Sur le terrain, le constat est récurrent. Les Rochelais ne sont jamais très loin, mais presque toujours du mauvais côté du fil. Les occasions existent, parfois nombreuses, mais les fautes individuelles, les imprécisions techniques et une défense friable empêchent toute bascule favorable. Même lorsque le scénario semble s’ouvrir, comme face au Leinster, Clermont ou Lyon, la sanction finit par tomber.
L’un des symboles de cette période trouble réside dans l’incapacité du collectif à transformer ses temps forts. Malgré un volume de jeu conséquent et une production offensive importante, la finition fait défaut. Une réalité d’autant plus cruelle que les supporters voient leur équipe produire… sans jamais être récompensée.
Une union sacrée qui se fissure
Relégué à six points de la zone qualificative, le Stade Rochelais va devoir réussir un véritable parcours du combattant sur les dernières journées. Montpellier, Pau, puis un déplacement périlleux à Castres : le calendrier n’offre aucun répit. L’effectif, déjà marqué par une cascade de blessures (Antonio, Le Garrec, Skelton, Bourgarit, Latu…), devra puiser profondément dans ses ressources.
Au-delà du terrain, un malaise plus large s’installe. Le départ annoncé de figures historiques, comme Uini Atonio en fin de carrière ou Reda Wardi, fragilise un peu plus l’équilibre du vestiaire. En coulisses, la cohésion autour du staff commence elle aussi à se fissurer, alimentant interrogations et doutes.
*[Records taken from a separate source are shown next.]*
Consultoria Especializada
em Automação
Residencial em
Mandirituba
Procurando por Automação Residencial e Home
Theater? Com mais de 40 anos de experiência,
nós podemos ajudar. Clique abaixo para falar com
Après la défaite à Lyon, Ronan O’Gara n’a pas esquivé le malaise : « Il y a eu un ou deux hommes faibles dans mon staff qui ont mal parlé, je pense, et qui ont donné l’histoire à la presse. » Une sortie rare, lourde de sens, qui illustre la tension actuelle autour du manager irlandais.
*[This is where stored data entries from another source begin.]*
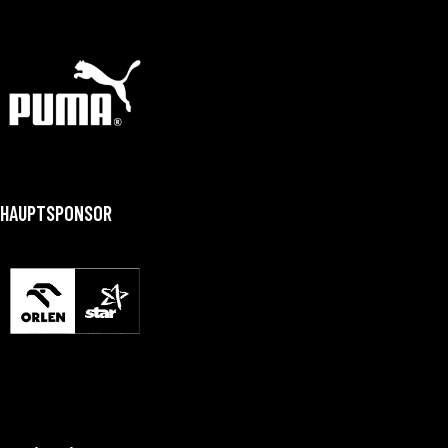
HAUPTSPONSOR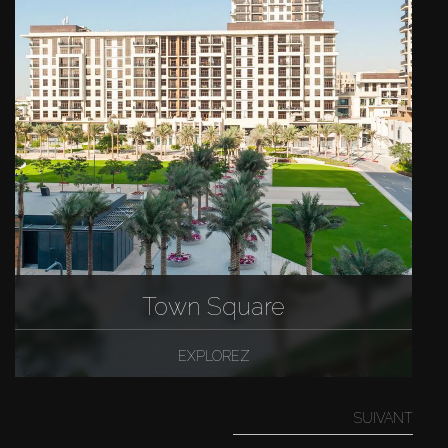
Town Square
EXPLOREZ
SUIVANT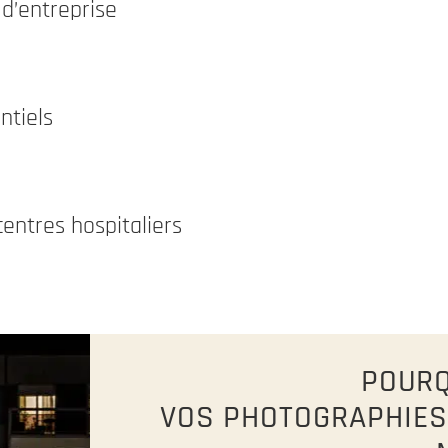
 d’entreprise
ntiels
entres hospitaliers
POURQ
VOS PHOTOGRAPHIES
Dans ce contexte, la question n’est plus seulement sportive. La Rochelle doit se réinventer rapidement, sous peine de voir l’un des cycles les plus brillants de son histoire s’éteindre dans la confusion. La pression est totale, et les prochaines semaines diront si ce groupe est encore capable de répondre présent quand tout vacille.